Bankruptcy is a threat that looms over PG&E and So Cal Edison. Some people wish it would happen—as in "serves them right". But what does bankruptcy entail and would it help the energy crisis?
Companies can choose bankruptcy when their creditors insist on payment and there is not enough cash on hand to pay. Chapter 11 is a form of bankruptcy wherein creditors are put on hold while the company reorganizes itself into a form that can be financially viable. The original creditors may be paid a fraction of the outstanding debt if any at all. Lawyers, accountants, and consultants earn big fees.
The Chapter 11 bankruptcy of a utility company is managed completely by a judge of the federal bankruptcy court. The court's primary duty is to protect creditors and only they must approve the plan of reorganization that allows a company to emerge from bankruptcy. Regulators, politicians, shareholders, employees, and customers are simply parties to the proceedings and have no real influence on the outcome. During the period of the proceedings, it is the judge that controls both the process and the utility's business.
As a result, the state turns over the total control of its major utility to a federal judge who has no responsibility to it. The final plan could include anything from a disposition of non-utility related assets and subsidiaries, an outright sale of the utility to the highest bidder including out-of-state companies, or severe rate increases that would probably be litigated up to the U. S. Supreme Court. (The possiblity of litigation related to rate increases is because bankruptcy law is far from clear as to whom has jurisdiction over electric rates during the pendency of the bankruptcy proceedings, leaving room for various jurisdictional battles.) The judge could also order the utility to stop spending money it does not have to purchase power, regardless if this causes power shortages.
El Paso Electric Co. filed bankruptcy in January 1992 after regulators and politicians refused to grant the rate relief necessary to avoid it.
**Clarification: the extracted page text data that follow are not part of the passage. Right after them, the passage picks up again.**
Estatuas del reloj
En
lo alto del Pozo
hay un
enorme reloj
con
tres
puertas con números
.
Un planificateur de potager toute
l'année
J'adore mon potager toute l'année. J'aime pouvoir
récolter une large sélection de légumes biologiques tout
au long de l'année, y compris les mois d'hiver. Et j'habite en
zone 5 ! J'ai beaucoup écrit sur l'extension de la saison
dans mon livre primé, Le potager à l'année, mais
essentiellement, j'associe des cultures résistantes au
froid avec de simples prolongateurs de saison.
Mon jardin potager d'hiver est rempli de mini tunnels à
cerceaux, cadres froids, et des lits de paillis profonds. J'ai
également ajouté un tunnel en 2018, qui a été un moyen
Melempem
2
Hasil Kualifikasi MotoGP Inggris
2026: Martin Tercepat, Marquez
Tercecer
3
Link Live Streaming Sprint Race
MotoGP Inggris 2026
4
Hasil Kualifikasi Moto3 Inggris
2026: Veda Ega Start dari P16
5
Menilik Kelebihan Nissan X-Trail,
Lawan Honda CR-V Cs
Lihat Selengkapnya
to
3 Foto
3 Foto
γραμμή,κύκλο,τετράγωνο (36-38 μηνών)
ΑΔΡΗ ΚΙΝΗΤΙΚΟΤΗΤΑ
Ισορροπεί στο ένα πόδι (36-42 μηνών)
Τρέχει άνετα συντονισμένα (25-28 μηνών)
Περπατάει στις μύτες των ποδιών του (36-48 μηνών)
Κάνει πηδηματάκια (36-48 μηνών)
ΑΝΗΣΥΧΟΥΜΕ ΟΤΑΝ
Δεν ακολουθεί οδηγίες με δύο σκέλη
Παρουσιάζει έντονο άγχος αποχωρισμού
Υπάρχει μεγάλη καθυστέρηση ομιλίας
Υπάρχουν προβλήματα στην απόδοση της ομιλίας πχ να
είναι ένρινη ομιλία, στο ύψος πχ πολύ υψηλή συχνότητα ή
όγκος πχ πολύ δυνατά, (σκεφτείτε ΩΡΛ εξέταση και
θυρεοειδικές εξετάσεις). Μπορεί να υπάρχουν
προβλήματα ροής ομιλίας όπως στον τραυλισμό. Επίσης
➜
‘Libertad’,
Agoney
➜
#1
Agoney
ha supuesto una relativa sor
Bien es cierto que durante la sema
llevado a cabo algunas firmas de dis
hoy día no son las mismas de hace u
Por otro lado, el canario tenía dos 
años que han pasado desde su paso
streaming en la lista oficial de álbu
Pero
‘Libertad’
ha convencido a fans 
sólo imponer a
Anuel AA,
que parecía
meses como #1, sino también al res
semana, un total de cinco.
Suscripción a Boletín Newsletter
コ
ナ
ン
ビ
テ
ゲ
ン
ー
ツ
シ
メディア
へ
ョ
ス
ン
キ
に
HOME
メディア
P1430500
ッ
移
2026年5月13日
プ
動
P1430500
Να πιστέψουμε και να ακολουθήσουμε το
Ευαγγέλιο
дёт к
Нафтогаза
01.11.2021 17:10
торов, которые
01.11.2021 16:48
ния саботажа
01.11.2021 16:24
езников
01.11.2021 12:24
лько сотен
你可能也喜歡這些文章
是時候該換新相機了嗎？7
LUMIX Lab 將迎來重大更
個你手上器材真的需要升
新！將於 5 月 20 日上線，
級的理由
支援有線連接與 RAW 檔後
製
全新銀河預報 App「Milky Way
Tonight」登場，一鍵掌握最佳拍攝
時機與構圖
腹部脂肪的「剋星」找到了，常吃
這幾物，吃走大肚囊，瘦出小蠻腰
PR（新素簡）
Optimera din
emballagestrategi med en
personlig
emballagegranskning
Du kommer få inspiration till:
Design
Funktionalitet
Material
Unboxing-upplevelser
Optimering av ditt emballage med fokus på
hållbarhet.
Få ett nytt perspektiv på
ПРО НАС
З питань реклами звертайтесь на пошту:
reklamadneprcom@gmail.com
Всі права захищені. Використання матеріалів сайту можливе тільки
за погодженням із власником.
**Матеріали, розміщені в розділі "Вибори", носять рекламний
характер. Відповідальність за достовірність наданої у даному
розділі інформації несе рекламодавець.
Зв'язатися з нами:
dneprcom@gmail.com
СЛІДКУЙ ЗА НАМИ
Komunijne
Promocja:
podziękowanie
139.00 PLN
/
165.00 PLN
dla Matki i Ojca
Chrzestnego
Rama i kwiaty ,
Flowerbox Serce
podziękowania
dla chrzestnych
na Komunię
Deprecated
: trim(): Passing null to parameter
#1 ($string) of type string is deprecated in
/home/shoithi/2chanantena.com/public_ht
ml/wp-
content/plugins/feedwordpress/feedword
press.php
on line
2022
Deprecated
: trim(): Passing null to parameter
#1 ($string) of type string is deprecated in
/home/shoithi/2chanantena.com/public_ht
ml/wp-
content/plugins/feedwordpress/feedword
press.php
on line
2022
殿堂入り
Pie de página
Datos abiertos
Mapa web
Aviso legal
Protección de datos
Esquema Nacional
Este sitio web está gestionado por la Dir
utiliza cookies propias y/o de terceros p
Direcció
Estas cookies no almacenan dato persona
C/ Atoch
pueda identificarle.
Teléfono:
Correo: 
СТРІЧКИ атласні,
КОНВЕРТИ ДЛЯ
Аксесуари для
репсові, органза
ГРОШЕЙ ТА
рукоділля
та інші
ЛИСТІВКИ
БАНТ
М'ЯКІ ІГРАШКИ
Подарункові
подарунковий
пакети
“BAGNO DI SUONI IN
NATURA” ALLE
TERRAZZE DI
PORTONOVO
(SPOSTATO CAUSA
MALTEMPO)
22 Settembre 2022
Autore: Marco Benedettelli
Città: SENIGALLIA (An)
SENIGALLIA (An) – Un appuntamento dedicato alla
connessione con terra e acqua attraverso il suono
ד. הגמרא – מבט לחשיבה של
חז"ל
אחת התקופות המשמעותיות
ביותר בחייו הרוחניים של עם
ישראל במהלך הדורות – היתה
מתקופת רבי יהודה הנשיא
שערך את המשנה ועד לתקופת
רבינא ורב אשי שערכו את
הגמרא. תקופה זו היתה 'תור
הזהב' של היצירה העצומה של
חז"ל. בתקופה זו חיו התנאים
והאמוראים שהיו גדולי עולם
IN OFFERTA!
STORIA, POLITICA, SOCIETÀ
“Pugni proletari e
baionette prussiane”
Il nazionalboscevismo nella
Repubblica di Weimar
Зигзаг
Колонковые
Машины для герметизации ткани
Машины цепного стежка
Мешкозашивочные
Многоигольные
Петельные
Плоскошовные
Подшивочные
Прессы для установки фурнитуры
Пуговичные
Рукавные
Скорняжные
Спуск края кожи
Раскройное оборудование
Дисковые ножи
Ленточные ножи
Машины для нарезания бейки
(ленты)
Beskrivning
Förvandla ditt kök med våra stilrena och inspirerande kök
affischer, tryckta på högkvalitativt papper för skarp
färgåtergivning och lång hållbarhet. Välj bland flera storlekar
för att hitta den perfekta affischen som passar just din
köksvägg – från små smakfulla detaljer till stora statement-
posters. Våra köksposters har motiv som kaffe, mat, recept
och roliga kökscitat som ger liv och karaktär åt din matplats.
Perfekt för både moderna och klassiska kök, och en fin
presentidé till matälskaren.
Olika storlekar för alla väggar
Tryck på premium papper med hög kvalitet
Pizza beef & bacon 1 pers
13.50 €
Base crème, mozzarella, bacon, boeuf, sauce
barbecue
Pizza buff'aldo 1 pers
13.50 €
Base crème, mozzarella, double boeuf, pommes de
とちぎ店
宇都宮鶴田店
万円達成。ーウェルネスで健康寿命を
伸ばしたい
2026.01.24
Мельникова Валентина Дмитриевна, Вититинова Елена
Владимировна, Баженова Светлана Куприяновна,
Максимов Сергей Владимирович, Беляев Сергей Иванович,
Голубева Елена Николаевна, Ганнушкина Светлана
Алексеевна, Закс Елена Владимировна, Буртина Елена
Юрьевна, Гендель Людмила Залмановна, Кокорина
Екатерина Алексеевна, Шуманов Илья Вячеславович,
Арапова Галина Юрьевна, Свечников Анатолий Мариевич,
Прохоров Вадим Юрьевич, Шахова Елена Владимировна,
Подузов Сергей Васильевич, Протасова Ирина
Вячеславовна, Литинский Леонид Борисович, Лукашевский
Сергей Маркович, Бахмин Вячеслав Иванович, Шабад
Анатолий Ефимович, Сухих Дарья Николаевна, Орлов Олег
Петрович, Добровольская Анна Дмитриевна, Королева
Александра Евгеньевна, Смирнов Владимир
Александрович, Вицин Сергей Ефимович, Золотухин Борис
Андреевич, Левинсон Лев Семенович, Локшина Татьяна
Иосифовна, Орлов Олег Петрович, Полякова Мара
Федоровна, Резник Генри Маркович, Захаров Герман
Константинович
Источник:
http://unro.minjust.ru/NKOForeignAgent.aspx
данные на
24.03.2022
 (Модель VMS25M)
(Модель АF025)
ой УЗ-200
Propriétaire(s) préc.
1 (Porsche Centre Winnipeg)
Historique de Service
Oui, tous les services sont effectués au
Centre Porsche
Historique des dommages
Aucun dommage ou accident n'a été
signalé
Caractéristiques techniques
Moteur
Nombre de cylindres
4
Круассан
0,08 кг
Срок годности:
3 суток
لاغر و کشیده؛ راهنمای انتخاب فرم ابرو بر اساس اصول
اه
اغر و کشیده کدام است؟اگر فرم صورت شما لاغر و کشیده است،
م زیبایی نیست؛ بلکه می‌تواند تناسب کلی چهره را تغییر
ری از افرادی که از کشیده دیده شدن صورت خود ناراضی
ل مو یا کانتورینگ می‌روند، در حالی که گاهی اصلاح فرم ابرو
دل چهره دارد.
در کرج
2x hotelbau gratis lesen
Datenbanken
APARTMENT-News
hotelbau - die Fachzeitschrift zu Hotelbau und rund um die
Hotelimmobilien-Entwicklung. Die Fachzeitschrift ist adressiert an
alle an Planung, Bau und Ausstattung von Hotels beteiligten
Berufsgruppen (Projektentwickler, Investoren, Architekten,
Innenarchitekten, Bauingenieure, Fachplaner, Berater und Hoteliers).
Four years and $100 million in fees later, El Paso emerged from bankruptcy with a rate plan negotiated with the politicians, Texas regulators and creditors and a $1.2 billion public financing of new equity and debt. The rate plan implementing a long-term increase in electric rates was remarkably similar to the original compromise plan that El Paso was negotiating prior to the default and bankruptcy—the same plan that the politicians had refused. David H. Wiggs, Chairman and CEO of El Paso at the time summarizes this as follows: "In other words, the bankruptcy process added nothing but complication, time and huge expense."
So, to answer the original question, the only beneficiaries of such a bankruptcy are the creditors. The rest of us will likely be stuck with rate increases and taxpayer-funded debt relief. And the costs to be covered will have gone up by the amount of the costs of the bankruptcy proceedings. The problems of supply and demand will remain untouched. This does not seem to be in our best interest.
The best course of action is to abandon the game of chicken currently being played out between politicians, regulators, creditors, suppliers, and bankers. Admit that the current state of price-fixing is not workable and replace it with one that is. Retail prices must cover the supply and distribution costs and should encourage needed conservation.
Written: 1-2-2002. Revision: 5-15-2005.